La pasada semana subió al autobús una familia alegre y dicharachera. Yo estaba detenido en la terminal regulando tiempo, allende los mares, donde la tierra termina y los últimos bloques de ladrillo y cristal dan la bienvenida a los aventurados visitantes norteños (o sea, que estaba parado en Arkaiate). Eran cuatro: el padre me sonrió alegremente y ascendió al autobús presto a pasar la tarjeta BAT; le siguió la mujer, alta y delgada, acompañada por los hijos: un chico de diez años más o menos y una chica adolescente. Todos saludaron al subir. En el ascenso, la madre tropezó con el niño y cayó hacia adelante, llevándose al marido a su paso. El estruendo fue considerable. Subí rápido a ayudarles.

-No se preocupe, muchas gracias, estamos bien -respondieron a coro levantándose de manera vertiginosa-.

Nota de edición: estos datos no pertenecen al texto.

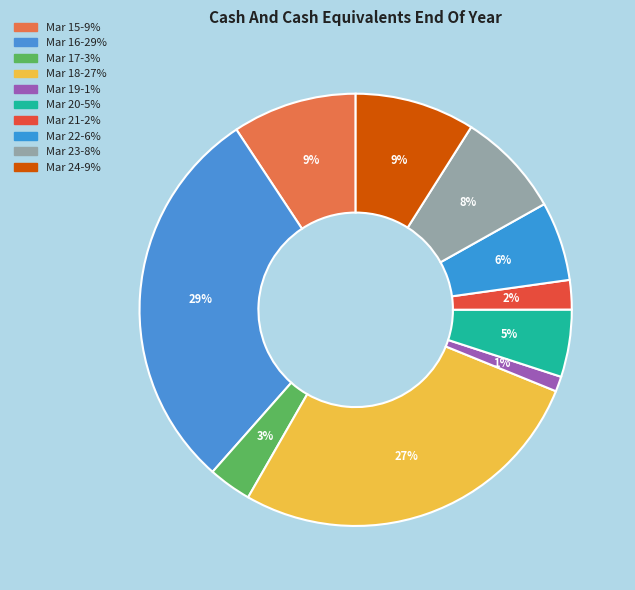

Does Mar 20 represent more than half of the total?

No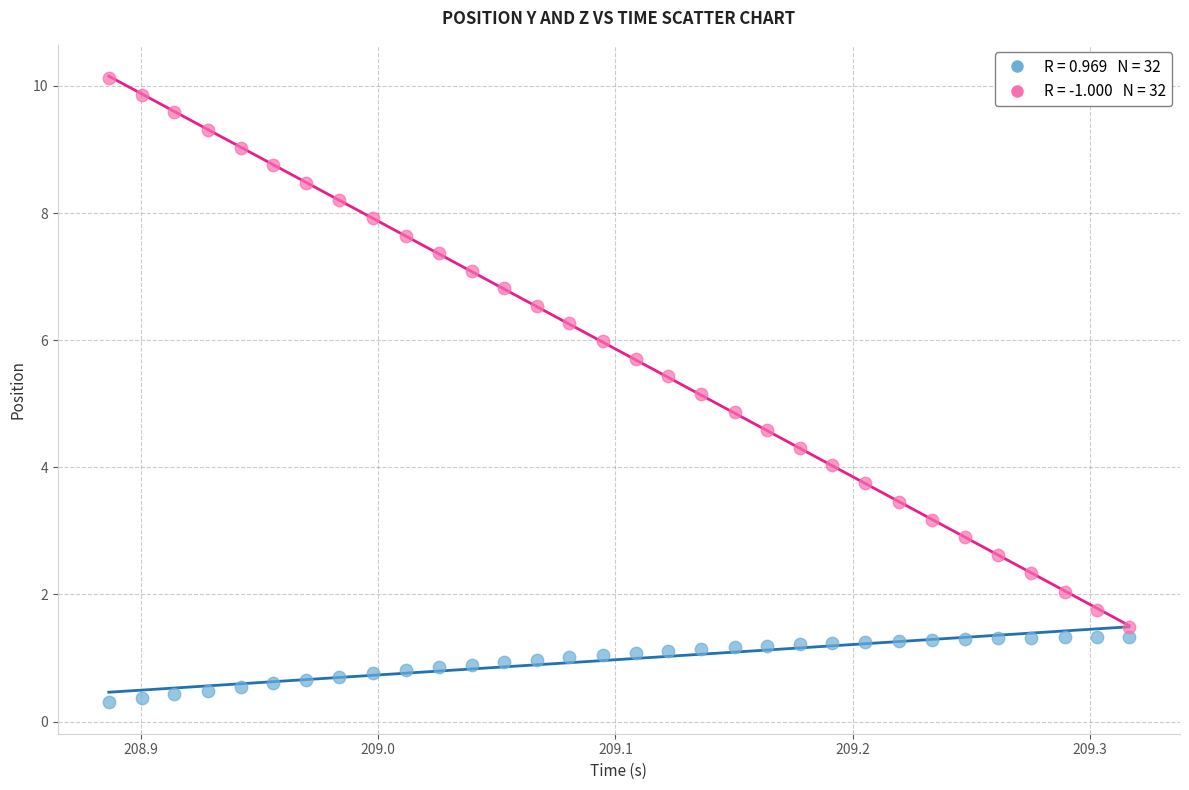

Across all data points, what is the range of Y values (max minus min)?

9.8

Quedé un tanto perplejo ante el suceso. Aproveché para sentarme en mi asiento. Subió algún viajero más y arrancamos rumbo al centro. En la primera rotonda, la chica, que era la única que no se había caído antes, se deslizó por el asiento resbalando y se precipitó al rellano central del bus dándose un culetazo atroz. Su padre intentó ayudarle y se desplomó con ella haciendo una pirueta circense en el aire. Detuve el vehículo asustado:

-¿Estáis bien? -pregunté girando la cabeza-.

-Sí, sí. No pasa nada -me respondió la mujer mientras les ayudaba a ponerse en pie-.

Entonces fue ella quien se tropezó y se abalanzó contra un señor mayor que estaba sentado dos filas más atrás. El hombre se hubiese enfadado mucho en una situación normal, pero como le estampó el escote en la cara, se enojó un poco menos. Durante el viaje hasta la calle La Paz, la familia se repartió el orden de las caídas: el padre se dio contra una de las barras al ceder su plaza a una anciana venerable; la madre estornudó y rompió una de las ventanillas de un cabezazo; el chaval se escurrió por el hueco entre los asientos y fue necesaria la ayuda de tres viajeros para sacarlo de ahí; y la adolescente, no estoy seguro, pero la última vez la vi por el retrovisor, bocabajo junto a las puertas traseras. Finalmente al apearse, los cuatro se despatarraron en la acera. No pude más y bajé:

-¿Cómo es posible que se caigan tanto? Y lo que es más curioso, ¿cómo es que nunca se hacen daño?

El padre se acercó vivaz mientras el resto del clan sonreía:

-Verá usted -me dijo-. Somos un poco torpes, pero compensamos nuestra falta de equilibrio con dosis de buen humor.

-Ya veo -repliqué-, pero eso no explica el por qué no se lastiman nunca.

-Es evidente -concluyó-. Como le he dicho: gracias a nuestra simpatía, siempre caemos bien en todos los sitios?